(Stored records)
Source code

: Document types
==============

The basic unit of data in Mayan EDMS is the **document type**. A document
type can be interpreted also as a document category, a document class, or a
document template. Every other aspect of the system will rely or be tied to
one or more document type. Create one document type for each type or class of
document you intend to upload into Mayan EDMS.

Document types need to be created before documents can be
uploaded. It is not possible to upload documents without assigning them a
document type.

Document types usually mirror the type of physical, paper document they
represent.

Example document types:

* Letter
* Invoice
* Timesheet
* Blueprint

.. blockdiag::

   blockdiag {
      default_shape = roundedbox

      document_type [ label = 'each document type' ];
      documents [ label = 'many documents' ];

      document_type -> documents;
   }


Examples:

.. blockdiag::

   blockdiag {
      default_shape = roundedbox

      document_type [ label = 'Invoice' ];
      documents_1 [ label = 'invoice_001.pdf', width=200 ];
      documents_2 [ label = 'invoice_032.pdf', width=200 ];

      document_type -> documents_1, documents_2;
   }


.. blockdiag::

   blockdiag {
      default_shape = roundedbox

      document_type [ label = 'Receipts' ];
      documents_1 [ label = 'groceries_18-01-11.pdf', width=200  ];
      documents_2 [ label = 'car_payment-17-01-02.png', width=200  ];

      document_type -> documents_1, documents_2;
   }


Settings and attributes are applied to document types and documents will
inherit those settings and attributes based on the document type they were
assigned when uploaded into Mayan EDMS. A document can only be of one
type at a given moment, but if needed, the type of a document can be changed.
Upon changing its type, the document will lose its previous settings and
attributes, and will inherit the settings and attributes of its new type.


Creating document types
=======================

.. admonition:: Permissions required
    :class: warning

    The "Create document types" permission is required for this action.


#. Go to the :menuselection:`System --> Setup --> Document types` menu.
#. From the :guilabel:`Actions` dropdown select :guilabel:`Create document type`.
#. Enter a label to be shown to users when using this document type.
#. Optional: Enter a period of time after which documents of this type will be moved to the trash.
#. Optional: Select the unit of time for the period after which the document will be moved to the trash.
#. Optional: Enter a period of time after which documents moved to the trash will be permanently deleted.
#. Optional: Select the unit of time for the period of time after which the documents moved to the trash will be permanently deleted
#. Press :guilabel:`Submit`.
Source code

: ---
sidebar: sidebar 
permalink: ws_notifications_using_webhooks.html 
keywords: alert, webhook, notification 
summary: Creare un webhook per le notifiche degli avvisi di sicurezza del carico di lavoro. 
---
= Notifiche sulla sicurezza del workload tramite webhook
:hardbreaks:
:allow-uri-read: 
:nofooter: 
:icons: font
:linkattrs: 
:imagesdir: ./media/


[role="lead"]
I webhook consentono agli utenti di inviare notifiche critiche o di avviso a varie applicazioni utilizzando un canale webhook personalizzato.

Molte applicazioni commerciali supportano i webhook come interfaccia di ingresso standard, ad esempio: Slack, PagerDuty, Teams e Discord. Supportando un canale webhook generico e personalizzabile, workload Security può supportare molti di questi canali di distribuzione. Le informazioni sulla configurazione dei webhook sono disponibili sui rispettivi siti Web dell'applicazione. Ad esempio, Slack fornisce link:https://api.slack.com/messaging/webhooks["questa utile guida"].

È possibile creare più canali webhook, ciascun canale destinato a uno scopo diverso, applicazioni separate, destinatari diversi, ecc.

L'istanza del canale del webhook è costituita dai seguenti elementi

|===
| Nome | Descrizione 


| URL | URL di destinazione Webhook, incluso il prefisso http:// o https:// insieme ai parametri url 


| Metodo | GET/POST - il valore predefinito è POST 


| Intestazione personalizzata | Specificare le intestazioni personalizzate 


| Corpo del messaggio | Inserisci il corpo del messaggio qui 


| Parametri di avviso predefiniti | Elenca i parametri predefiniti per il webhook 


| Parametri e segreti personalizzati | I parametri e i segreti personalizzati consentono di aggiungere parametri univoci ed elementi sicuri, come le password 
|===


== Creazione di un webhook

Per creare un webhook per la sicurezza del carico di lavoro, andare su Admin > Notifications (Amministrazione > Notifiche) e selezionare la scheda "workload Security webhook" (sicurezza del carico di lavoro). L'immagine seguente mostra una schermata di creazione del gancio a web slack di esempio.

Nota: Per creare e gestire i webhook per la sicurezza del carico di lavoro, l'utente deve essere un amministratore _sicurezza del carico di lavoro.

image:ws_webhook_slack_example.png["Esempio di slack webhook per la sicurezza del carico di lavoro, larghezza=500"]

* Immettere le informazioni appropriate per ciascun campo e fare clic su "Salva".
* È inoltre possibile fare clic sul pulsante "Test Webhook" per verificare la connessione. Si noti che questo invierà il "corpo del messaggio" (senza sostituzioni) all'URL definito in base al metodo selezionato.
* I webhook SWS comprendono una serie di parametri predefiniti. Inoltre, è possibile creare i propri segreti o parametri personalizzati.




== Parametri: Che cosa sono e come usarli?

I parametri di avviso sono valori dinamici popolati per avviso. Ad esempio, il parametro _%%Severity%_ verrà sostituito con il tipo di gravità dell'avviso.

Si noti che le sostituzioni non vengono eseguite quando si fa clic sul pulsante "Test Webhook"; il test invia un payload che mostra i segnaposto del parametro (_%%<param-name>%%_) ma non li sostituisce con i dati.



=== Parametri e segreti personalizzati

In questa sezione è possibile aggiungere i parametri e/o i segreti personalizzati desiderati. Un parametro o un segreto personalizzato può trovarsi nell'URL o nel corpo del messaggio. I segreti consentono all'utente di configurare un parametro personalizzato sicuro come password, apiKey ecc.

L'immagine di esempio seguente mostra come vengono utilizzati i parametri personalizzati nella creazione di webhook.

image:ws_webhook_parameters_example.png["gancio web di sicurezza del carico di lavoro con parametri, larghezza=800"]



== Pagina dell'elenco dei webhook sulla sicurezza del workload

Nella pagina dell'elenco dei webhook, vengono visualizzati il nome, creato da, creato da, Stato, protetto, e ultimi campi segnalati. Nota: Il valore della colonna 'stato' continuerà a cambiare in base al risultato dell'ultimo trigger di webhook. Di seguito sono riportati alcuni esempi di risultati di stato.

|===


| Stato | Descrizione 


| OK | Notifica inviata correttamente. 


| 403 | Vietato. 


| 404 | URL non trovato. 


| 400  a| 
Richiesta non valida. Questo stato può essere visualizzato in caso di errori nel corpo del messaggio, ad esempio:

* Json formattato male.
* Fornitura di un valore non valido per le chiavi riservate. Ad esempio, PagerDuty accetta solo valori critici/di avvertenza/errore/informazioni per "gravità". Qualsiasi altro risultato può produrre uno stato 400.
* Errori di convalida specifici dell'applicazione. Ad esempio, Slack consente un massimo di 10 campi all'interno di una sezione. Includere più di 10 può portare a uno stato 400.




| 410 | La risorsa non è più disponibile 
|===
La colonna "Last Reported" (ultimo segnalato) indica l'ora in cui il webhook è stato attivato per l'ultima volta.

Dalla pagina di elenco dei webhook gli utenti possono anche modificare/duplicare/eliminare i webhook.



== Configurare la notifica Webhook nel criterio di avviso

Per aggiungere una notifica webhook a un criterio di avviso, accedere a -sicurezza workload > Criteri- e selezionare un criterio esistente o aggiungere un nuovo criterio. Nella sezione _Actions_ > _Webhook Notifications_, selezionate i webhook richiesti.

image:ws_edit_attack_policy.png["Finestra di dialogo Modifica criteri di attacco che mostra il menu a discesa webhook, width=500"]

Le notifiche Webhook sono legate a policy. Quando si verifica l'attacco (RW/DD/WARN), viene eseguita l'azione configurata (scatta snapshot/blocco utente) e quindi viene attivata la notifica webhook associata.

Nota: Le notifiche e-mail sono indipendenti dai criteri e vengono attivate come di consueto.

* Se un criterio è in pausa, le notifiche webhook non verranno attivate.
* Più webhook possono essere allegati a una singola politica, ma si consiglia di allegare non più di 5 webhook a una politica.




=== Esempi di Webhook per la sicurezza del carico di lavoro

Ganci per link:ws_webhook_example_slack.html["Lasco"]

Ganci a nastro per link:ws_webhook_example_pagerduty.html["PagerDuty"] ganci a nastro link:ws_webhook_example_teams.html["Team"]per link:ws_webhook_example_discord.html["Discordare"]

*What you need to do:* Please print exactly what appears from the first line of the data through the line with "Settings and attributes are", including both of those lines and nothing past them.

*Your solution:*
Source code

: Document types
==============

The basic unit of data in Mayan EDMS is the **document type**. A document
type can be interpreted also as a document category, a document class, or a
document template. Every other aspect of the system will rely or be tied to
one or more document type. Create one document type for each type or class of
document you intend to upload into Mayan EDMS.

Document types need to be created before documents can be
uploaded. It is not possible to upload documents without assigning them a
document type.

Document types usually mirror the type of physical, paper document they
represent.

Example document types:

* Letter
* Invoice
* Timesheet
* Blueprint

.. blockdiag::

   blockdiag {
      default_shape = roundedbox

      document_type [ label = 'each document type' ];
      documents [ label = 'many documents' ];

      document_type -> documents;
   }


Examples:

.. blockdiag::

   blockdiag {
      default_shape = roundedbox

      document_type [ label = 'Invoice' ];
      documents_1 [ label = 'invoice_001.pdf', width=200 ];
      documents_2 [ label = 'invoice_032.pdf', width=200 ];

      document_type -> documents_1, documents_2;
   }


.. blockdiag::

   blockdiag {
      default_shape = roundedbox

      document_type [ label = 'Receipts' ];
      documents_1 [ label = 'groceries_18-01-11.pdf', width=200  ];
      documents_2 [ label = 'car_payment-17-01-02.png', width=200  ];

      document_type -> documents_1, documents_2;
   }


Settings and attributes are applied to document types and documents will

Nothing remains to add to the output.